• Problem to work on: Reproduce the data exactly. Omit no record.

• Data for this task:

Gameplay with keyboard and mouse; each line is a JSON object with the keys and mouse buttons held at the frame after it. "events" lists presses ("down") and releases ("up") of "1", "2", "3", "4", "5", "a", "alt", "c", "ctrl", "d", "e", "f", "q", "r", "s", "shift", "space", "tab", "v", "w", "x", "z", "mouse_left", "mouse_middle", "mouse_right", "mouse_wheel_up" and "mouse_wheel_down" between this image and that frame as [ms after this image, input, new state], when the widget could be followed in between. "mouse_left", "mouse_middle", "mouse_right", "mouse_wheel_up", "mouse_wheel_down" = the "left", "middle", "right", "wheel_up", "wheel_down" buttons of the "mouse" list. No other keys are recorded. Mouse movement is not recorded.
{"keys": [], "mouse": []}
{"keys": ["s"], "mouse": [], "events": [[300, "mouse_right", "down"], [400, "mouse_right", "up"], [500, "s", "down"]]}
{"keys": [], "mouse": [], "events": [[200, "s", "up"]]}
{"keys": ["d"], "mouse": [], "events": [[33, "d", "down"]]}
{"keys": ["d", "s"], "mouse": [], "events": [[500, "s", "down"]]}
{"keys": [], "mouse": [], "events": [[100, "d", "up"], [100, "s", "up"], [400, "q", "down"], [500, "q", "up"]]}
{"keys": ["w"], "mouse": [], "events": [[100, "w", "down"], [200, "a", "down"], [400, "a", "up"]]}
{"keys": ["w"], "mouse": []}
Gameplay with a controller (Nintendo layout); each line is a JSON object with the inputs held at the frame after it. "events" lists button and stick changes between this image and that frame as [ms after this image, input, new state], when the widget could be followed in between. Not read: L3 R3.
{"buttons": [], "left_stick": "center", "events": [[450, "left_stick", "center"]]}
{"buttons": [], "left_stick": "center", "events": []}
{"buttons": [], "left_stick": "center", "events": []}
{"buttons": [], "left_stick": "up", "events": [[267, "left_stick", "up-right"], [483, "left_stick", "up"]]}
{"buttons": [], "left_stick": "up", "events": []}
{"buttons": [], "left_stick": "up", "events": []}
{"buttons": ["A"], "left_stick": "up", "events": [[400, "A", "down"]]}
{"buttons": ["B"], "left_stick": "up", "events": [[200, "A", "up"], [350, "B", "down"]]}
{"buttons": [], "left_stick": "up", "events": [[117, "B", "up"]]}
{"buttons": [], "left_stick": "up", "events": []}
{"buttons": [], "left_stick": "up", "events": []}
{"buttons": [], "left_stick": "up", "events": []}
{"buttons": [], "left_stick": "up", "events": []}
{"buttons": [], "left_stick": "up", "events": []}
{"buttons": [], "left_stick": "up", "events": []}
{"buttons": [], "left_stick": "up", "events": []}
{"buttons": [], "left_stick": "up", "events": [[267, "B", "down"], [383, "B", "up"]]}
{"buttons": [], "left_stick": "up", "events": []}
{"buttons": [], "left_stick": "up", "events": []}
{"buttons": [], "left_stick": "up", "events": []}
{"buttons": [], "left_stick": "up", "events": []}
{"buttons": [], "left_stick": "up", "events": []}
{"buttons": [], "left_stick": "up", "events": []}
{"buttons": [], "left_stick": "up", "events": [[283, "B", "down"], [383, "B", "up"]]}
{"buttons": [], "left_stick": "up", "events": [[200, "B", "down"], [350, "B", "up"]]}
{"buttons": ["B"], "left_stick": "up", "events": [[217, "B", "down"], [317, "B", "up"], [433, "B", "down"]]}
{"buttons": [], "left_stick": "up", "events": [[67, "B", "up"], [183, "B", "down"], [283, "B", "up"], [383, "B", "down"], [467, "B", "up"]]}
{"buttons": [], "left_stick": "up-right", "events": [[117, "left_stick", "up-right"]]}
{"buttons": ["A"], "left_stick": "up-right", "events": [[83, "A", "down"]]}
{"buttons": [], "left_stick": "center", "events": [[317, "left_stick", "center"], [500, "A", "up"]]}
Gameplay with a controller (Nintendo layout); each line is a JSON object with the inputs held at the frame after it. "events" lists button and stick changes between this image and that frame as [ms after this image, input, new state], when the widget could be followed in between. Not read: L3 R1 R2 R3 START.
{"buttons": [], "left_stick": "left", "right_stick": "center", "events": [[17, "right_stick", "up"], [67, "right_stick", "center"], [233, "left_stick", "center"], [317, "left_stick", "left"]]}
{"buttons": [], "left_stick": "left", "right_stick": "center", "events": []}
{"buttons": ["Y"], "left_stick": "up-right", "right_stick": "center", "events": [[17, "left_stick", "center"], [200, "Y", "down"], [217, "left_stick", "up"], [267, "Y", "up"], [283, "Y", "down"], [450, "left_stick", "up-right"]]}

• Solution to this task:
Gameplay with keyboard and mouse; each line is a JSON object with the keys and mouse buttons held at the frame after it. "events" lists presses ("down") and releases ("up") of "1", "2", "3", "4", "5", "a", "alt", "c", "ctrl", "d", "e", "f", "q", "r", "s", "shift", "space", "tab", "v", "w", "x", "z", "mouse_left", "mouse_middle", "mouse_right", "mouse_wheel_up" and "mouse_wheel_down" between this image and that frame as [ms after this image, input, new state], when the widget could be followed in between. "mouse_left", "mouse_middle", "mouse_right", "mouse_wheel_up", "mouse_wheel_down" = the "left", "middle", "right", "wheel_up", "wheel_down" buttons of the "mouse" list. No other keys are recorded. Mouse movement is not recorded.
{"keys": [], "mouse": []}
{"keys": ["s"], "mouse": [], "events": [[300, "mouse_right", "down"], [400, "mouse_right", "up"], [500, "s", "down"]]}
{"keys": [], "mouse": [], "events": [[200, "s", "up"]]}
{"keys": ["d"], "mouse": [], "events": [[33, "d", "down"]]}
{"keys": ["d", "s"], "mouse": [], "events": [[500, "s", "down"]]}
{"keys": [], "mouse": [], "events": [[100, "d", "up"], [100, "s", "up"], [400, "q", "down"], [500, "q", "up"]]}
{"keys": ["w"], "mouse": [], "events": [[100, "w", "down"], [200, "a", "down"], [400, "a", "up"]]}
{"keys": ["w"], "mouse": []}
Gameplay with a controller (Nintendo layout); each line is a JSON object with the inputs held at the frame after it. "events" lists button and stick changes between this image and that frame as [ms after this image, input, new state], when the widget could be followed in between. Not read: L3 R3.
{"buttons": [], "left_stick": "center", "events": [[450, "left_stick", "center"]]}
{"buttons": [], "left_stick": "center", "events": []}
{"buttons": [], "left_stick": "center", "events": []}
{"buttons": [], "left_stick": "up", "events": [[267, "left_stick", "up-right"], [483, "left_stick", "up"]]}
{"buttons": [], "left_stick": "up", "events": []}
{"buttons": [], "left_stick": "up", "events": []}
{"buttons": ["A"], "left_stick": "up", "events": [[400, "A", "down"]]}
{"buttons": ["B"], "left_stick": "up", "events": [[200, "A", "up"], [350, "B", "down"]]}
{"buttons": [], "left_stick": "up", "events": [[117, "B", "up"]]}
{"buttons": [], "left_stick": "up", "events": []}
{"buttons": [], "left_stick": "up", "events": []}
{"buttons": [], "left_stick": "up", "events": []}
{"buttons": [], "left_stick": "up", "events": []}
{"buttons": [], "left_stick": "up", "events": []}
{"buttons": [], "left_stick": "up", "events": []}
{"buttons": [], "left_stick": "up", "events": []}
{"buttons": [], "left_stick": "up", "events": [[267, "B", "down"], [383, "B", "up"]]}
{"buttons": [], "left_stick": "up", "events": []}
{"buttons": [], "left_stick": "up", "events": []}
{"buttons": [], "left_stick": "up", "events": []}
{"buttons": [], "left_stick": "up", "events": []}
{"buttons": [], "left_stick": "up", "events": []}
{"buttons": [], "left_stick": "up", "events": []}
{"buttons": [], "left_stick": "up", "events": [[283, "B", "down"], [383, "B", "up"]]}
{"buttons": [], "left_stick": "up", "events": [[200, "B", "down"], [350, "B", "up"]]}
{"buttons": ["B"], "left_stick": "up", "events": [[217, "B", "down"], [317, "B", "up"], [433, "B", "down"]]}
{"buttons": [], "left_stick": "up", "events": [[67, "B", "up"], [183, "B", "down"], [283, "B", "up"], [383, "B", "down"], [467, "B", "up"]]}
{"buttons": [], "left_stick": "up-right", "events": [[117, "left_stick", "up-right"]]}
{"buttons": ["A"], "left_stick": "up-right", "events": [[83, "A", "down"]]}
{"buttons": [], "left_stick": "center", "events": [[317, "left_stick", "center"], [500, "A", "up"]]}
Gameplay with a controller (Nintendo layout); each line is a JSON object with the inputs held at the frame after it. "events" lists button and stick changes between this image and that frame as [ms after this image, input, new state], when the widget could be followed in between. Not read: L3 R1 R2 R3 START.
{"buttons": [], "left_stick": "left", "right_stick": "center", "events": [[17, "right_stick", "up"], [67, "right_stick", "center"], [233, "left_stick", "center"], [317, "left_stick", "left"]]}
{"buttons": [], "left_stick": "left", "right_stick": "center", "events": []}
{"buttons": ["Y"], "left_stick": "up-right", "right_stick": "center", "events": [[17, "left_stick", "center"], [200, "Y", "down"], [217, "left_stick", "up"], [267, "Y", "up"], [283, "Y", "down"], [450, "left_stick", "up-right"]]}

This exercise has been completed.